One of Milliron’s favorite uses of social networking is keeping up on the news. “My favorite person to follow on Twitter is Anderson Cooper,” she says. “He tweets throughout the evening before the show starts. He’s always saying what’s going to be on his show, which starts at 10 p.m.” She also follows several local politicians to keep updated on minute-by-minute news from the Pennsylvania State House and Senate. “It’s just so instant. You’re there,” she says. Milliron mentions that with all the direct and instant access to news and raw footage from all over the world, she finds that she has become more engaged with the actual news content. “You have to be able to assimilate all this information and interpret it, to figure out how you’re going to react to it,” she says. “Because anyone can put their opinions out there, you’re being bombarded with everyone else’s ideas, you have to know what your own ideas are.”
She also notes how the instantaneous nature of Twitter can be useful for checking the weather. “If you’re following something like a weather channel, that would be really handy. You would find out instantly if a tornado came by or something.”
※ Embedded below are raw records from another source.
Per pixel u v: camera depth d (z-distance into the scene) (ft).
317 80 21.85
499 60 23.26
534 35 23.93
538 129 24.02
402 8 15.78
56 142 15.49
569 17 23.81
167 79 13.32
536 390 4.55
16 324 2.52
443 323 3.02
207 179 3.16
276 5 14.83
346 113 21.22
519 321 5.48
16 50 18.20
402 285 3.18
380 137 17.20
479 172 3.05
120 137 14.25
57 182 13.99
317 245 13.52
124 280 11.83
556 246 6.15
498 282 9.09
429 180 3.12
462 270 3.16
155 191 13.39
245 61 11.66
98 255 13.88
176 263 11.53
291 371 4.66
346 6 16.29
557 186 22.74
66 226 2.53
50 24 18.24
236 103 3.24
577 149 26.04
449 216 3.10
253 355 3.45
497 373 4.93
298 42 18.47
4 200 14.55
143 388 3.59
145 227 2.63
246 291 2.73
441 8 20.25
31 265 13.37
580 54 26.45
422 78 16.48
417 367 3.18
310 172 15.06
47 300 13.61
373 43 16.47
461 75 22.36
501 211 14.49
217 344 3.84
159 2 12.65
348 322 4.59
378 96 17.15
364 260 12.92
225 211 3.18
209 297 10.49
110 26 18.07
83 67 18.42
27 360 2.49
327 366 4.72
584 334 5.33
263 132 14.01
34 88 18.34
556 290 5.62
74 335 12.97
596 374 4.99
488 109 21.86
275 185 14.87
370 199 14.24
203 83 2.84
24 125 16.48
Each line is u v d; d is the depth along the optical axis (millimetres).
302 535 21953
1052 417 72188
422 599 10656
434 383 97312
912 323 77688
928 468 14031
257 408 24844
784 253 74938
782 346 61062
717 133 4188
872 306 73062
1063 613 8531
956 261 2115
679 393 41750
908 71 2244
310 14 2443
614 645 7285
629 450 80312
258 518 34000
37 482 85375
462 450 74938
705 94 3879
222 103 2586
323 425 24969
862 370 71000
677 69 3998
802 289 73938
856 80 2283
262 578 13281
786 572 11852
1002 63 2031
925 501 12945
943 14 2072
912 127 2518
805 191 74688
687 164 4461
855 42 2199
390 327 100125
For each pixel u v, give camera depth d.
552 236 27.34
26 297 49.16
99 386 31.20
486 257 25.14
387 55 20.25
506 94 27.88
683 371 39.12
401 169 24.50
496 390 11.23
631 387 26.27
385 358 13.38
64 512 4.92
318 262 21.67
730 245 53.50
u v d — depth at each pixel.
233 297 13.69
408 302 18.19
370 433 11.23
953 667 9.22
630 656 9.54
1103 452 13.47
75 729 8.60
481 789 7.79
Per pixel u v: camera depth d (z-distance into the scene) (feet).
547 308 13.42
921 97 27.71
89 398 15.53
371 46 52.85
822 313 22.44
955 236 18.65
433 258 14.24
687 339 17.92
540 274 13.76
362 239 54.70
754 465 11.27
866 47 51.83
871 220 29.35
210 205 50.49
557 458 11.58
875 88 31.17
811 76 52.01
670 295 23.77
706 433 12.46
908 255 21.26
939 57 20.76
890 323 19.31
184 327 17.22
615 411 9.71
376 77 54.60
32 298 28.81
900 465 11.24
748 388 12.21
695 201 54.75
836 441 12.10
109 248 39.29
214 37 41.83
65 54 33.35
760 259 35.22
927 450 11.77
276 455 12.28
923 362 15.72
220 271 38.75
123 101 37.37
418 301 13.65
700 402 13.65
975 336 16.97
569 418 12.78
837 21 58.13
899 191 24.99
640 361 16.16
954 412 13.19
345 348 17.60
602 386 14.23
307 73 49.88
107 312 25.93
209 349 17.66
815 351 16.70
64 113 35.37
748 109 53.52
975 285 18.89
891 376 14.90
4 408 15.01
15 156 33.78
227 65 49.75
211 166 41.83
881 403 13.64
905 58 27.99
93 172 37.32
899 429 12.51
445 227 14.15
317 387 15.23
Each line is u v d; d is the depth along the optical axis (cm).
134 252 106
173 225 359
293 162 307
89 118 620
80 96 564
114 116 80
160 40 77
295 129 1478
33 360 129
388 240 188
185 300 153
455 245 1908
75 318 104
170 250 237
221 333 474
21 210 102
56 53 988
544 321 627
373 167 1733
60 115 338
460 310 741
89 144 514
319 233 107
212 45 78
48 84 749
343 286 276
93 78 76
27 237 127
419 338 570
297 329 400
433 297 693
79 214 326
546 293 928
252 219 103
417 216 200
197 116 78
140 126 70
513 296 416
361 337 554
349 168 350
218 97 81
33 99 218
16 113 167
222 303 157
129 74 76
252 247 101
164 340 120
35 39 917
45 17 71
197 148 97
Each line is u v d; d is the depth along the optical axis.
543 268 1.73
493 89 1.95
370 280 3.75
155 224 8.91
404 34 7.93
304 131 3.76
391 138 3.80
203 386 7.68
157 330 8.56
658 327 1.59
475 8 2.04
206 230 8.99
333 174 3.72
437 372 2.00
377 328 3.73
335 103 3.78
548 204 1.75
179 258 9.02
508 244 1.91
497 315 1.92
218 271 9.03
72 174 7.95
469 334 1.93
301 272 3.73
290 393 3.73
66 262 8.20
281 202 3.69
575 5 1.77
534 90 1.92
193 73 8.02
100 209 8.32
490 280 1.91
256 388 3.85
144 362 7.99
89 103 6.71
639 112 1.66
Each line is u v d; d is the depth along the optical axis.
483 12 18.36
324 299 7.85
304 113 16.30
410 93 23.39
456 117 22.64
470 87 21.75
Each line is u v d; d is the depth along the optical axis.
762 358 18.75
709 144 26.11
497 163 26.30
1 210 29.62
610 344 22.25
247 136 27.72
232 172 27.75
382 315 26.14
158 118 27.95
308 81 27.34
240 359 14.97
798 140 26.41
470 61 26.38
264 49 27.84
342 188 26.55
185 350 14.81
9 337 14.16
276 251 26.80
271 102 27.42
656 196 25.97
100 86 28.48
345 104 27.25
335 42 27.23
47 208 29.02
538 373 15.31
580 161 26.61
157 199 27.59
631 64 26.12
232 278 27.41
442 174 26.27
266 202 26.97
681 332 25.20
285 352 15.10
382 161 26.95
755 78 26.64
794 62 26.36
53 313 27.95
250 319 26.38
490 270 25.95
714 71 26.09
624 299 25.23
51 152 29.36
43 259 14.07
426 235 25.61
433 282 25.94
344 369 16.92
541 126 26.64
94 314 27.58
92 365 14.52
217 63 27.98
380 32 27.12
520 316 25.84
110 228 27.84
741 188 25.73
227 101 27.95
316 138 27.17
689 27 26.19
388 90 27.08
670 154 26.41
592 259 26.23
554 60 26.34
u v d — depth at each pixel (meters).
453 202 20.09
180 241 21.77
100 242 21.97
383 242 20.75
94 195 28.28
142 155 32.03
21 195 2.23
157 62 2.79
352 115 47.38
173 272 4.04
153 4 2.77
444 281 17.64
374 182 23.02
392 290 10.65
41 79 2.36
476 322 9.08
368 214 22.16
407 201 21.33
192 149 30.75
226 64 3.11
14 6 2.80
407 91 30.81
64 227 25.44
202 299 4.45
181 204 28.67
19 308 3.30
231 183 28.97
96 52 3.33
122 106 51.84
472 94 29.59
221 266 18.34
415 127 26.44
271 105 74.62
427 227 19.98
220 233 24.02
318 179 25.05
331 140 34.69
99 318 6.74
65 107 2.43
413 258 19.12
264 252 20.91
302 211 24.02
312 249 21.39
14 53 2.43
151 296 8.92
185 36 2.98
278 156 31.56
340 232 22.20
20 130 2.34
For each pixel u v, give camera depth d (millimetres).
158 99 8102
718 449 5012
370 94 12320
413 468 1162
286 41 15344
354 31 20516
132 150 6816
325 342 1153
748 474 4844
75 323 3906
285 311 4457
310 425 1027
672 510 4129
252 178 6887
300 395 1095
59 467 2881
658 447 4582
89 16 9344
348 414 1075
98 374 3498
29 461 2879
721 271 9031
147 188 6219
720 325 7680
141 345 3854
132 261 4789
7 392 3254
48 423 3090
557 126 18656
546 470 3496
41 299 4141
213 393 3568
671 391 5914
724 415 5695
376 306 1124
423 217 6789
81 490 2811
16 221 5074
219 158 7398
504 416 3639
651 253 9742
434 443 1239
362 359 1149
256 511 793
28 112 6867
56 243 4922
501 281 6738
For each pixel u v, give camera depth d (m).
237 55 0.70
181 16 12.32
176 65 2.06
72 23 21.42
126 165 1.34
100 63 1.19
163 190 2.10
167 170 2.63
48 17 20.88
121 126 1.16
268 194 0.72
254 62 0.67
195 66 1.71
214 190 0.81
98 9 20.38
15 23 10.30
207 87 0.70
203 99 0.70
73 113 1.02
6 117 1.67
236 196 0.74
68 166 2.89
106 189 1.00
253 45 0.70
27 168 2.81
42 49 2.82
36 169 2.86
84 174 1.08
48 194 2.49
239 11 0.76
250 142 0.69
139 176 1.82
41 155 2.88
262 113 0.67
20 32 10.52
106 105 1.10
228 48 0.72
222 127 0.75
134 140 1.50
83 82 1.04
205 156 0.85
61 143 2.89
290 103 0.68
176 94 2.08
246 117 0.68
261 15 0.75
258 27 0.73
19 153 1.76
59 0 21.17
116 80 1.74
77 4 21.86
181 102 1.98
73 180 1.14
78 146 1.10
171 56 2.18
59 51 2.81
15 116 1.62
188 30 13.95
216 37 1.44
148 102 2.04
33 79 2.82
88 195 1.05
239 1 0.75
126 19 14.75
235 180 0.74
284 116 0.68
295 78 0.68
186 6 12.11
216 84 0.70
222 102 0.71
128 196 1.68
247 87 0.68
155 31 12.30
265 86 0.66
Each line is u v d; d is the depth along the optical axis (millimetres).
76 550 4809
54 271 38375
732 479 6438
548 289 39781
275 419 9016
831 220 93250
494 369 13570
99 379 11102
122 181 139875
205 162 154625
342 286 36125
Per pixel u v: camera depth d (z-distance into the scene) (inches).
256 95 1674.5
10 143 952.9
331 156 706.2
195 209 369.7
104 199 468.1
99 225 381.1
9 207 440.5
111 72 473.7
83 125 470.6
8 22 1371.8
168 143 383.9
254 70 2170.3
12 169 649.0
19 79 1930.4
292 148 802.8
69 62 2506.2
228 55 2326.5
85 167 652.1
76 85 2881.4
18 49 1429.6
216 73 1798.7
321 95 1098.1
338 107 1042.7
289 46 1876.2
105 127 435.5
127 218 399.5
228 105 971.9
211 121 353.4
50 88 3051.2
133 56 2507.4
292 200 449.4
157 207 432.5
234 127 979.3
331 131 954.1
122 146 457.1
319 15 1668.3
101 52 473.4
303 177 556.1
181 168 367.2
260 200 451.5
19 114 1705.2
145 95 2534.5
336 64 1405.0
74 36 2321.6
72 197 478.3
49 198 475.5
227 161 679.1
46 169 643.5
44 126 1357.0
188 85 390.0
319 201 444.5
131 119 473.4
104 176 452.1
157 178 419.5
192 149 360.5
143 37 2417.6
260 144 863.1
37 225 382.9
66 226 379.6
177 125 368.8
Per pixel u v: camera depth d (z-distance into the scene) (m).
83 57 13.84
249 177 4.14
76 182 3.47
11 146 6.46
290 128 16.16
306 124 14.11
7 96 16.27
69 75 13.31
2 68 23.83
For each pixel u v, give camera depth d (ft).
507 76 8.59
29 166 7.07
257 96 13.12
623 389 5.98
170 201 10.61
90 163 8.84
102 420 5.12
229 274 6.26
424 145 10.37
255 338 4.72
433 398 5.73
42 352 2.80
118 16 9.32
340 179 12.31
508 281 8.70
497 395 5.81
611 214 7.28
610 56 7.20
McIlwain and Milliron have both been using computers since the early 1980s, so signing up with the latest social networks was only natural. But seniors who may not have had such extensive computer use should not be discouraged or intimidated by the idea of a Facebook or Twitter account. McIlwain has helped many residents of the Ecumenical Community learn how to log on to social networks. For somebody interested in trying it out, she suggests, "I would tell them to get in touch with someone who does it already and have them be at the computer with them, for at least the first four sessions, until they get more comfortable with it. And preferably someone not too young and impatient.”
McIlwain encourages everybody to give the new technology a try. “I don’t see where social networking would be bad for anyone. I think it’s a wonderful luxury,” she says.
Anna Bloom is a senior at Asbury University and a Central Penn Parent intern from Carlisle.